One with justice on his side doesn't always win. This is again the case for the World Trade Organization's (WTO) rare earth ruling last week.
The ruling against China's regulation of its rare earth exports has sparked disappointment and dissatisfaction among the Chinese public, as they hold China has been unfairly treated.
Although the decision was made in accordance with "established rules," it doesn't mean that the ruling was reasonable.
On the one hand, Western countries, equipped with the world's most sophisticated export restriction systems, can, without breaking any rules, restrict exports of high-tech products such as precision machinery and semiconductors, particularly, to China.
On the other, it is against the so-called "rules" for China to manage its exports of rare earth. China does so not to target specific countries, but out of the need to curb environmental disasters caused by excessive mining.
Isn't this inscrutable or double standards?
Yes, precision machinery, semiconductors and the like are high-tech products. But rare earth is just the kind of commodity most sought after and widely used in high-tech sectors.
They say they prohibit exports of those high-tech products to China because they can be used for military purposes. But rare earth is just the kind of key element widely used in military sectors.
The ruling was made based on rules, but rules should have kept up with the times. For new members of the WTO such as China, many of the old rules masterminded by developed economies are not fair in the first place.
WTO officials are also advised to come to China and have a look at the enormous damage excessive rare earth mining has inflicted on the environment.
China has long been a victim of excessive rare earth mining and has only started to resolve the problems recently.
For decades, China, with about 23 percent of the world's total rare earth reserves, has been feeding more than 90 percent of the world's demand for the metals.
China's domination of the global rare earth market is an unwanted gift from some developed countries led by the United States.
The United States, with one of the world's largest rare earth reserves, dominated this market from the mid 1960s to late 1980s, and then started to gradually close down mines, citing huge environmental and resource costs.
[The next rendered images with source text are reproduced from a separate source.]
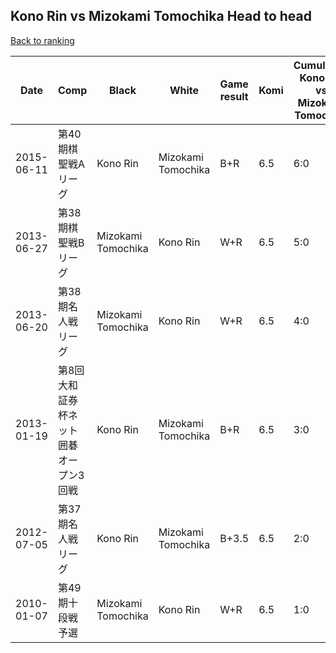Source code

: ## Kono Rin vs Mizokami Tomochika Head to head

[Back to ranking](../../index.md)




| **Date** | **Comp** | **Black** | **White** | **Game result** | **Komi** | **Cumulative Kono Rin vs Mizokami Tomochika** | **Kono Rin streak** | **Mizokami Tomochika streak** | 
| --- | --- | --- | --- | --- | --- | --- | --- | --- |
| 2015-06-11 | 第40期棋聖戦Aリーグ | Kono Rin | Mizokami Tomochika | B+R | 6.5 | 6:0 | 6 | 0 | 
| 2013-06-27 | 第38期棋聖戦Bリーグ | Mizokami Tomochika | Kono Rin | W+R | 6.5 | 5:0 | 5 | 0 | 
| 2013-06-20 | 第38期名人戦リーグ | Mizokami Tomochika | Kono Rin | W+R | 6.5 | 4:0 | 4 | 0 | 
| 2013-01-19 | 第8回大和証券杯ネット囲碁オープン3回戦 | Kono Rin | Mizokami Tomochika | B+R | 6.5 | 3:0 | 3 | 0 | 
| 2012-07-05 | 第37期名人戦リーグ | Kono Rin | Mizokami Tomochika | B+3.5 | 6.5 | 2:0 | 2 | 0 | 
| 2010-01-07 | 第49期十段戦予選 | Mizokami Tomochika | Kono Rin | W+R | 6.5 | 1:0 | 1 | 0 |





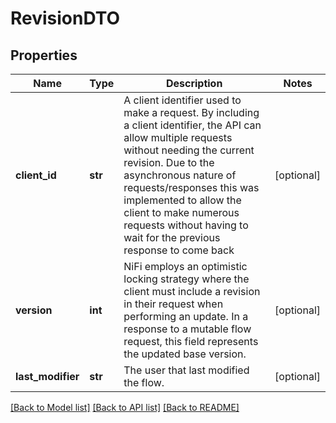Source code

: # RevisionDTO

## Properties
Name | Type | Description | Notes
------------ | ------------- | ------------- | -------------
**client_id** | **str** | A client identifier used to make a request. By including a client identifier, the API can allow multiple requests without needing the current revision. Due to the asynchronous nature of requests/responses this was implemented to allow the client to make numerous requests without having to wait for the previous response to come back | [optional] 
**version** | **int** | NiFi employs an optimistic locking strategy where the client must include a revision in their request when performing an update. In a response to a mutable flow request, this field represents the updated base version. | [optional] 
**last_modifier** | **str** | The user that last modified the flow. | [optional] 

[[Back to Model list]](../nifiDocs.md#documentation-for-models) [[Back to API list]](../nifiDocs.md#documentation-for-api-endpoints) [[Back to README]](../nifiDocs.md)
This dominating status came at a huge price -- in some small towns in east China's Jiangxi Province, where reserves of precious ion-absorbed-type rare earths abound, lavish exploitation of the metals since the late 1980s has not only destroyed local landscapes, but also poisoned streams and crops.
After comparing the environmental disasters caused by rare earth mining in China and the natural sceneries above rare earth reserves in the United States, the WTO would be able to give a fair verdict.